By "restricting the prohibitions," he means finding loopholes that would make it possible to circumvent - not, Heaven forbid, to annul - rulings issued in the distant past under very specific conditions of existence.

"The attack from both right and left on the Religious Zionist rabbinate," and "the unnecessary trouble [the ruling] caused for those faithful to the Torah and the commandments," bothers him and his community, Lichtenstein stressed. "Where," he mourned, "has the wisdom of those who are supposed to have foresight gone?"

His cry was also heard from many others ("A desecration of God's name," said a petition signed by some 900 graduates of religious Zionist yeshivas ), in light of the harsh criticism the manifesto has sparked.

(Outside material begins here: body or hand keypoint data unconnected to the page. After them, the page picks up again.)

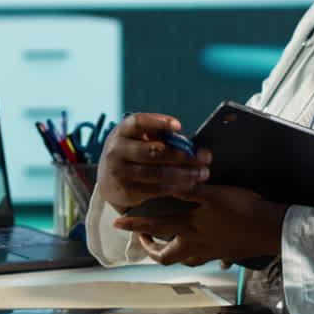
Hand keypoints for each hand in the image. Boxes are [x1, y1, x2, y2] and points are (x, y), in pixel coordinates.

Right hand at [97, 112, 211, 212]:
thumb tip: (187, 144)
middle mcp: (117, 151)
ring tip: (202, 173)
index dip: (158, 122)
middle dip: (182, 155)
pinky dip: (175, 187)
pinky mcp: (126, 191)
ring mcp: (120, 172)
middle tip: (205, 157)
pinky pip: (155, 189)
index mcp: (122, 132)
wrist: (107, 180)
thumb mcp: (137, 139)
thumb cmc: (132, 153)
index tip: (178, 126)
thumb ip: (159, 138)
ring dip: (184, 173)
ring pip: (157, 172)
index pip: (138, 122)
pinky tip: (189, 184)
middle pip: (153, 151)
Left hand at [111, 183, 287, 266]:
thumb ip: (188, 188)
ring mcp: (210, 253)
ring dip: (170, 253)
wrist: (271, 230)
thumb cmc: (244, 208)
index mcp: (190, 228)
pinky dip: (192, 255)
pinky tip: (195, 247)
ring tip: (164, 244)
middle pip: (165, 256)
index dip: (134, 225)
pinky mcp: (224, 255)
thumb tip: (166, 182)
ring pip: (182, 260)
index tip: (118, 223)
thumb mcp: (213, 193)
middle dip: (149, 249)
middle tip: (142, 239)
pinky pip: (201, 260)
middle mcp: (196, 244)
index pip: (155, 227)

I am convinced that on a personal level, Lichtenstein, like many of his colleagues, is a priori opposed to the personal pain that adopting this halakhic approach might cause. But even his comprehensive response downplayed this humanistic aspect of the problem. What predominated was the image damage caused by the disappearance of "the wisdom of those who are supposed to have foresight." Thus at bottom, his approach was not far from that of the ultra-Orthodox.

Moreover, neither these rabbis and students nor their community's politicians were the first to protest against the manifesto, as they should have been. They responded only after an accusatory finger was pointed "from both right and left" at the community and its rabbis - and even then, they did so in an apologetic manner. Neither the halakhic bull nor the public one has yet been taken by the horns.

Those who believe that halakha cannot be changed in any way must be able to provide a full response, without resorting to strained legal loopholes, to the many questions that halakha did not anticipate, or to which its answers - like the prohibition on renting apartments to non-Jews - are totally unacceptable to those who have internalized the moral principles that have become part of the basic personality of modern man. And therefore, we must find the courage to adapt parts of the "halakhic tradition through the ages," which was formulated at other times and in difficult circumstances that are very different from those of today, to contemporary times.

This adaptation should be made a priori, not to further "the paths of peace." Today's circumstances are completely different from those that existed when these precepts were formulated. Likewise, we are totally different people from our ancestors, and parts of our value system have changed - for the most part, for the better. Moreover, we live in a sovereign Jewish state.

The rabbis' initiative, it is claimed, was born of the need to prevent Arabs from taking over houses and lands out of nationalist motives and with funding from outside parties. There are indeed Arabs who say explicitly that what they lost through force must be regained through money and demography. And purchases really are being made for this purpose, mostly through Jewish front men.

But the competition between our two nations over this land will not be solved by discriminating against Arab students who wish to rent an apartment in Safed. We can only prevail by remaining determined to win - while also taking care not to deviate from proper norms of interpersonal behavior - in the existential struggle that will continue to be waged (and I would love to be proven wrong ) for many years to come over Israel's existence as a Jewish, Zionist and humane state with a democratic system of government.